Jeffrey engagierte sich in einer Hilfsorganisation für Entwicklungsländer, er liebte es, mit anzupacken. Wir verbrachten viel Zeit miteinander. Zu meinem achtzehnten Geburtstag reisten wir zusammen nach New York, für ein paar Tage. Ich verliebte mich in diese Stadt und ihre Schönheit im Winter. Silvester kam, ich war froh darüber. Jeffrey entwickelte die Idee, ein Jahr nach Afrika zu gehen um dort vor Ort zu helfen, er redete ausschließlich davon und ich hörte ihm zu, verstand, dass ich ihn gehen lassen musste. Er zögerte lange, doch ich redete ihm ein, dass er es bereuen würde, wenn er nicht ging.

Mir wurde klar, dass meine Gefühle für ihn nicht mehr dieselben waren. Ich liebte ihn auf eine starke Weise, doch sie war nicht aufregend, sie erfüllte mich nicht mehr. Der Abschied fiel mir schwer, aber ich blieb stark. Ich würde ihn wiedersehen und bis dahin würden wir uns schreiben, in Kontakt bleiben. Jeffreys letzte Worte „Ich liebe dich" wirkten so wahr, ich befürchtete, nie wieder den Ernst dieser Worte erfassen zu können, ohne ihn. Ich hatte Angst, dass meine Welt erneut zusammenfallen würde, aber das tat sie nicht, im Gegenteil, ich fühlte mich frei.

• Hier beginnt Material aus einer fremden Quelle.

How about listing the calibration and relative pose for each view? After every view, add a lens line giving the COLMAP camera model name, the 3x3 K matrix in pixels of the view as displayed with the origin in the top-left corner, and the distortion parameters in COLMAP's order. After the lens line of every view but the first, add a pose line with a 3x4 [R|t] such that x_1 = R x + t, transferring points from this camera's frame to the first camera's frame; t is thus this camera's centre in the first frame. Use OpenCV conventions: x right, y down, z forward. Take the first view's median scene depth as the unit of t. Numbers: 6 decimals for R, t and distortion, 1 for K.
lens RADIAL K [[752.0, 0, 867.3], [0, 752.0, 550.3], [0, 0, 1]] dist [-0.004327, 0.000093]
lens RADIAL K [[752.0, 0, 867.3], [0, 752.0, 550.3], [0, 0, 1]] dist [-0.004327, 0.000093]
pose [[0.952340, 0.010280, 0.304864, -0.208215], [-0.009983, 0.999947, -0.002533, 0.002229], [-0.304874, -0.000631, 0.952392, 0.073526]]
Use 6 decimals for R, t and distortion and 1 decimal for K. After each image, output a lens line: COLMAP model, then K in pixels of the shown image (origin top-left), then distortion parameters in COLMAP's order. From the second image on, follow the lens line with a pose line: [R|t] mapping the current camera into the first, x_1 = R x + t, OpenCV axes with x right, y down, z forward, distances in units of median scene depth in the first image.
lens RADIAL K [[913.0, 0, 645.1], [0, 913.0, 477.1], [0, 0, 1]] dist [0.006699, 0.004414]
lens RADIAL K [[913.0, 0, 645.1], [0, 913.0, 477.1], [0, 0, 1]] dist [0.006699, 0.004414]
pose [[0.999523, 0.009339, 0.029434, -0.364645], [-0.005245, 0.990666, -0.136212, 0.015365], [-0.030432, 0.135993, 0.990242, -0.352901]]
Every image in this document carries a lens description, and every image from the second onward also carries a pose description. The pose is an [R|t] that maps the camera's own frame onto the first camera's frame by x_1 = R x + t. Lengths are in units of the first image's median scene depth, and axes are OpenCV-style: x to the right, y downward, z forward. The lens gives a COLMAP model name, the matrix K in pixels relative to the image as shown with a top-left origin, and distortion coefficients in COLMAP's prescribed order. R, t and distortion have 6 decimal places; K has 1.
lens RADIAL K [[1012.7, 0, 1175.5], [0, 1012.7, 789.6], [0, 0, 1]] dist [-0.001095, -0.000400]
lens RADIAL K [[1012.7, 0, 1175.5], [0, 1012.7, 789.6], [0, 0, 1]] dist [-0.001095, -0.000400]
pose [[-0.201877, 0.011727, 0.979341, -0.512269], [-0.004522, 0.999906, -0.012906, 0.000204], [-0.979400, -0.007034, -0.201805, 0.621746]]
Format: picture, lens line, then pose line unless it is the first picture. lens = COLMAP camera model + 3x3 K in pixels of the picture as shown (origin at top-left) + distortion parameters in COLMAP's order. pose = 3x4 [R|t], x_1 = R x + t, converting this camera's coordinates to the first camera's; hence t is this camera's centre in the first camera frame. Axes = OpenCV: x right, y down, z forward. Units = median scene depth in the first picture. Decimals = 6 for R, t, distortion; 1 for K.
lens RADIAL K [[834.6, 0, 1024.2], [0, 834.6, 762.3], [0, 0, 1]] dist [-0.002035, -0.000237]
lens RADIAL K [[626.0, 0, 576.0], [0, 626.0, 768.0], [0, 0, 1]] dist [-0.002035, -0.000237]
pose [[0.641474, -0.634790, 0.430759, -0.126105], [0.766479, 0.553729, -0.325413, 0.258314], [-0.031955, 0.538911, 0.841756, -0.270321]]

Ich hatte vor, den Rest der Schulzeit bis zu meinem Abschluss zu genießen und das Leben auf mich zukommen zu lassen. Und es kam auf mich zu. Nur nicht so wie ich es mir vorgestellt hatte. Es rief bei uns Zuhause an und sagte: „Kurt hat Krebs."

Mom traf eine schnelle Entscheidung, welche mein Leben erneut umwälzte: Wir würden alle zurück nach Beaver Dam gehen, um ihn zu unterstützen. Alle bis auf Chrissy, sie studierte bereits. Keiner von uns wusste wie lange wir fort sein würden. Wir stiegen mit gemischten Gefühlen ins Auto. Es schien mir, als würde ich aus einem Traum erwachen, als ich die erste Häuserreihe von Beaver Dam erblickte. Fast ein Jahr war vergangen. Ich konnte es in wenigen Sätzen zusammenfassen, es schien auf einmal so unbedeutend.

Mit jedem Meter wurde das was vor mir lag wichtiger. Plötzlich wusste ich warum. Elijah. Ich würde ihn wiedersehen. Mein Herz meldete sich mit einem Satz. Die Zeit ohne ihn erschien mir wie ein Film, den ich zurückspulen konnte, er durchlief meinen Kopf, doch meine ganze Aufmerksamkeit galt einem Bild:

Elijahs Gesicht, ganz nah an meinem.